▸ **What you are asked to do**:
Only the pictures are to be left out; return the rest of the data exactly as it stands.

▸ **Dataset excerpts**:
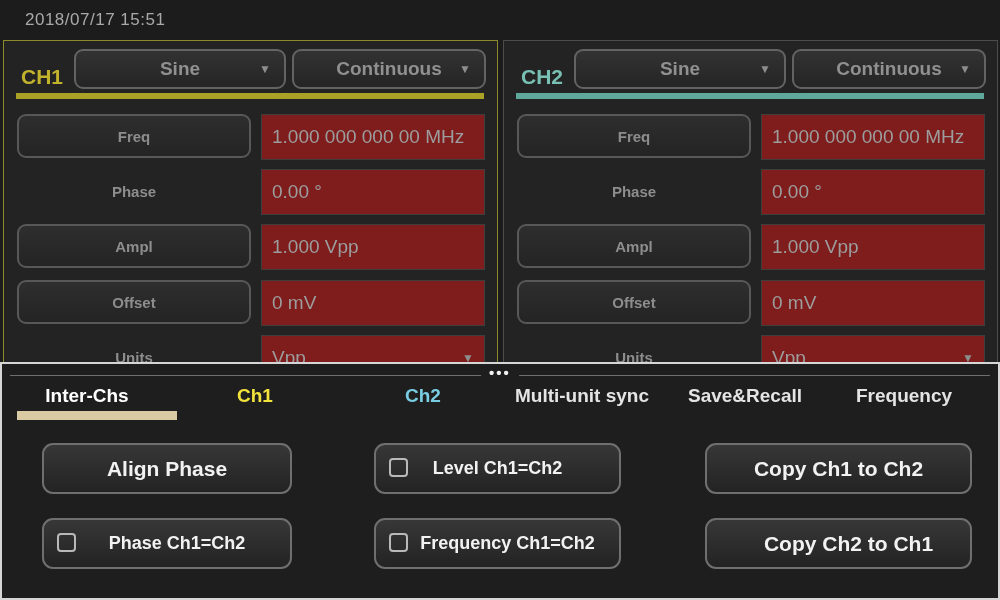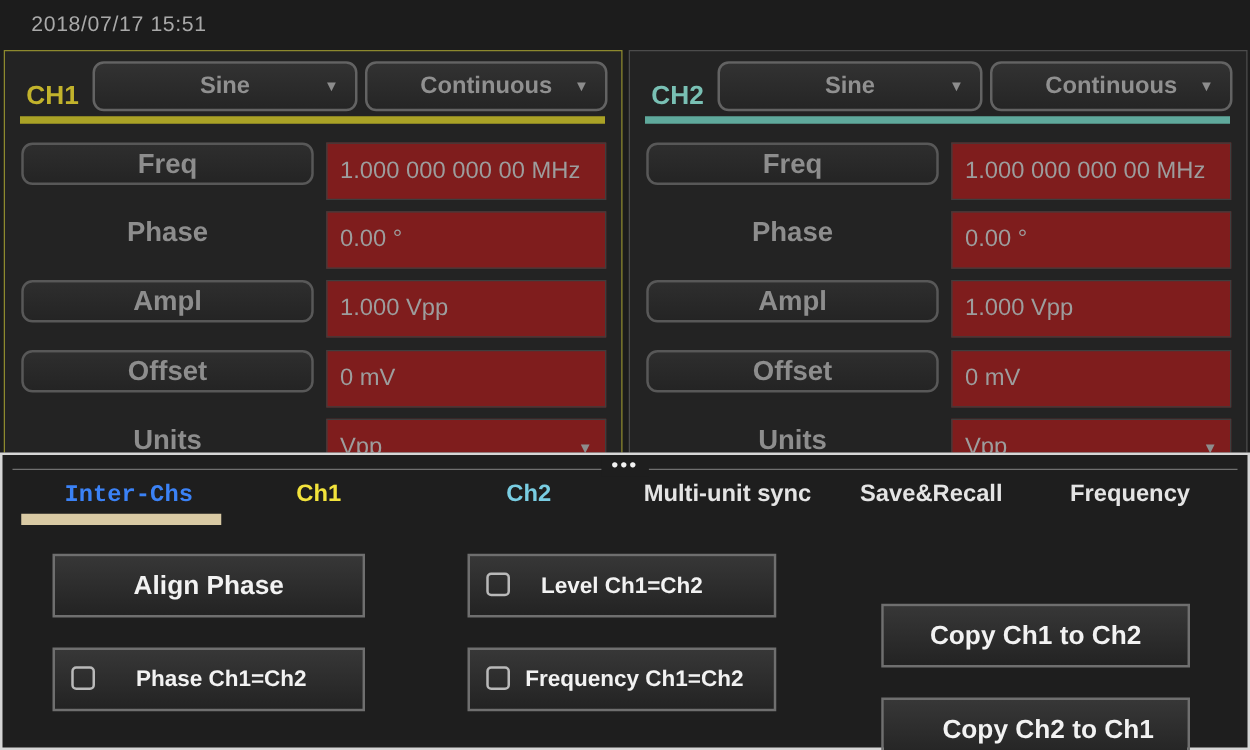--- a/index.html
+++ b/index.html
@@ -38,9 +38,9 @@
   .panel.ch1 .accent-bar { background:#aaa226; }
   .panel.ch2 .accent-bar { background:#5fa99c; }
   .row-label {
-    position:absolute; left:13px; width:234px; height:34px;
+    position:absolute; left:13px; width:234px; height:44px;
     display:flex; align-items:center; justify-content:center;
-    color:#8d8d8d; font-size:22px; font-weight:bold;
+    color:#8d8d8d; font-size:15px; font-weight:bold;
   }
   .row-label.bordered {
     border:2px solid #585858; border-radius:9px;

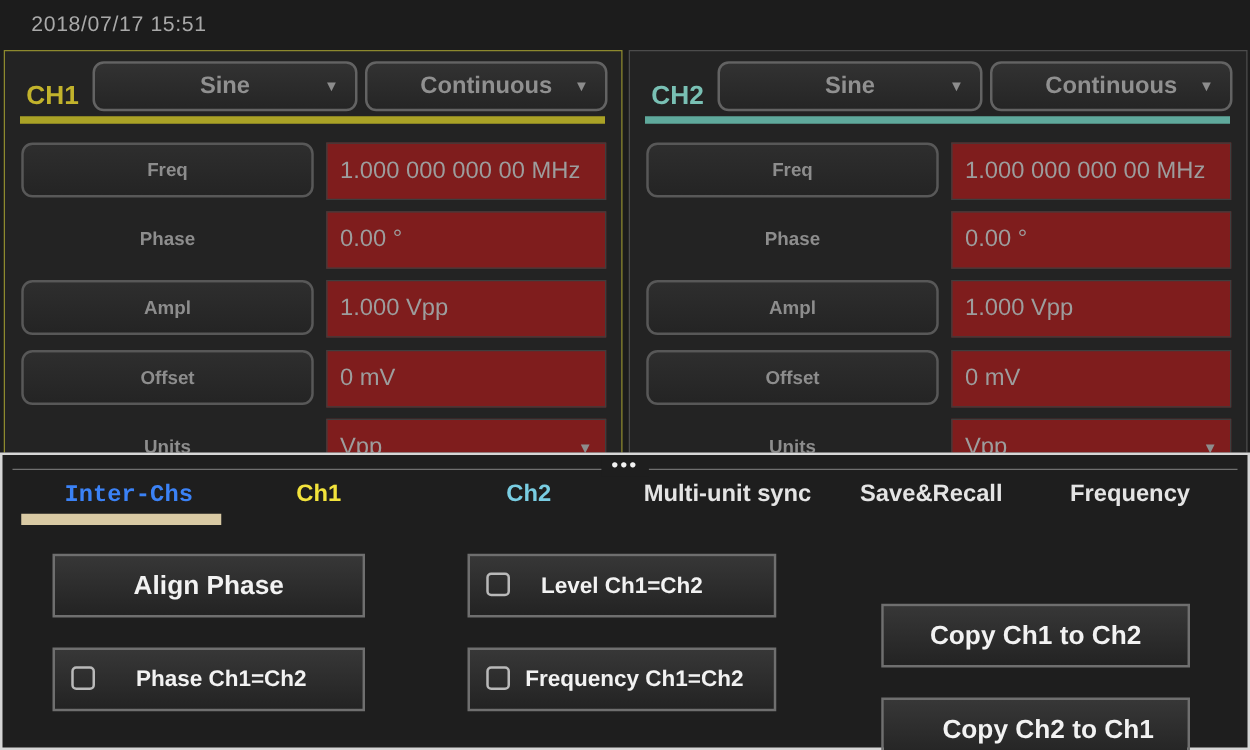--- a/index.html
+++ b/index.html
@@ -69,7 +69,7 @@
     position:absolute; top:18px; height:28px; line-height:28px;
     text-align:center; font-size:19px; font-weight:bold; color:#e4e4e4; cursor:default;
   }
-  .tab.t-inter { left:21px;  width:160px; color:#3b82f6;font-family:Liberation Mono, monospace; }
+  .tab.t-inter { left:5px;  width:160px; color:#ffffff; }
   .tab.t-ch1   { left:228px; width:50px;  color:#f2e33c; }
   .tab.t-ch2   { left:396px; width:50px;  color:#79cde2; }
   .tab.t-multi { left:500px; width:160px; }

▸ **Answer for the task**:
--- a/index.html
+++ b/index.html
@@ -38,9 +38,9 @@
   .panel.ch1 .accent-bar { background:#aaa226; }
   .panel.ch2 .accent-bar { background:#5fa99c; }
   .row-label {
-    position:absolute; left:13px; width:234px; height:34px;
+    position:absolute; left:13px; width:234px; height:44px;
     display:flex; align-items:center; justify-content:center;
-    color:#8d8d8d; font-size:22px; font-weight:bold;
+    color:#8d8d8d; font-size:15px; font-weight:bold;
   }
   .row-label.bordered {
     border:2px solid #585858; border-radius:9px;

--- a/index.html
+++ b/index.html
@@ -69,7 +69,7 @@
     position:absolute; top:18px; height:28px; line-height:28px;
     text-align:center; font-size:19px; font-weight:bold; color:#e4e4e4; cursor:default;
   }
-  .tab.t-inter { left:21px;  width:160px; color:#3b82f6;font-family:Liberation Mono, monospace; }
+  .tab.t-inter { left:5px;  width:160px; color:#ffffff; }
   .tab.t-ch1   { left:228px; width:50px;  color:#f2e33c; }
   .tab.t-ch2   { left:396px; width:50px;  color:#79cde2; }
   .tab.t-multi { left:500px; width:160px; }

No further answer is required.